Du Yan, Zhang Jingqiu, Guo Kai, Yin Yongxiang
Department of Pathology, Wuxi Maternity and Child Healthcare Hospital, Affiliated Women's Hospital of Jiangnan University, Jiangnan University, Wuxi, Jiangsu, China.
Department of Pathology, Suzhou Science and Technology Town Hospital, Suzhou, China.
Front Genet. 2024 Mar 22;15:1328234. doi: 10.3389/fgene.2024.1328234. eCollection 2024.
Idiopathic pulmonary arterial hypertension (IPAH) is a rare and severe cardiopulmonary disease with a challenging prognosis, and its underlying pathogenesis remains elusive. A comprehensive understanding of IPAH is crucial to unveil potential diagnostic markers and therapeutic targets. In this study, we investigated cellular heterogeneity and molecular pathology in IPAH using single-cell RNA sequencing (scRNA-seq) analysis. Our scRNA-seq results revealed significant alterations in three crucial signaling pathways in IPAH: the hypoxia pathway, TGF β pathway, and ROS pathway, primarily attributed to changes in gene expression within arterial endothelial cells. Moreover, through bulk RNA sequencing analysis, we identified differentially expressed genes (DEGs) enriched in GO and KEGG pathways, implicated in regulating cell adhesion and oxidative phosphorylation in IPAH lungs. Similarly, DEGs-enriched pathways in IPAH arterial endothelial cells were also identified. By integrating DEGs from three IPAH datasets and applying protein-protein interaction (PPI) analysis, we identified 12 candidate biomarkers. Subsequent validation in two additional PAH datasets led us to highlight five potential biomarkers (CTNNB1, MAPK3, ITGB1, HSP90AA1, and DDX5) with promising diagnostic significance for IPAH. Furthermore, real-time quantitative polymerase chain reaction (RT-qPCR) confirmed significant differences in the expression of these five genes in pulmonary arterial endothelial cells from PAH mice. In conclusion, our findings shed light on the pivotal role of arterial endothelial cells in the development of IPAH. Furthermore, the integration of single-cell and bulk RNA sequencing datasets allowed us to pinpoint novel candidate biomarkers for the diagnosis of IPAH. This work opens up new avenues for research and potential therapeutic interventions in IPAH management.
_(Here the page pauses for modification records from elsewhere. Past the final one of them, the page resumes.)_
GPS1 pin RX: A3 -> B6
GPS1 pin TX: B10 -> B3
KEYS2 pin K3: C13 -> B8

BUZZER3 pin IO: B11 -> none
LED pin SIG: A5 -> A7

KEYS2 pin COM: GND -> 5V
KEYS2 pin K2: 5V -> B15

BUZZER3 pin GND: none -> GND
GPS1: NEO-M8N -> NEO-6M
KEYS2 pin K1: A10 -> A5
特发性肺动脉高压(IPAH)是一种罕见且严重的心肺疾病,预后具有挑战性,其潜在发病机制仍不清楚。全面了解IPAH对于揭示潜在的诊断标志物和治疗靶点至关重要。在本研究中,我们使用单细胞RNA测序(scRNA-seq)分析研究了IPAH中的细胞异质性和分子病理学。我们的scRNA-seq结果显示,IPAH中三个关键信号通路存在显著改变:缺氧通路、TGFβ通路和ROS通路,主要归因于动脉内皮细胞内基因表达的变化。此外,通过批量RNA测序分析,我们鉴定了在GO和KEGG通路中富集的差异表达基因(DEG),这些通路与IPAH肺中调节细胞粘附和氧化磷酸化有关。同样,也鉴定了IPAH动脉内皮细胞中富集DEG的通路。通过整合来自三个IPAH数据集的DEG并应用蛋白质-蛋白质相互作用(PPI)分析,我们鉴定了12个候选生物标志物。随后在另外两个PAH数据集中进行验证,使我们突出了五个潜在生物标志物(CTNNB1、MAPK3、ITGB1、HSP90AA1和DDX5),它们对IPAH具有有前景的诊断意义。此外,实时定量聚合酶链反应(RT-qPCR)证实了这五个基因在PAH小鼠肺动脉内皮细胞中的表达存在显著差异。总之,我们的研究结果揭示了动脉内皮细胞在IPAH发展中的关键作用。此外,单细胞和批量RNA测序数据集整合使我们能够确定用于诊断IPAH的新型候选生物标志物。这项工作为IPAH管理的研究和潜在治疗干预开辟了新途径。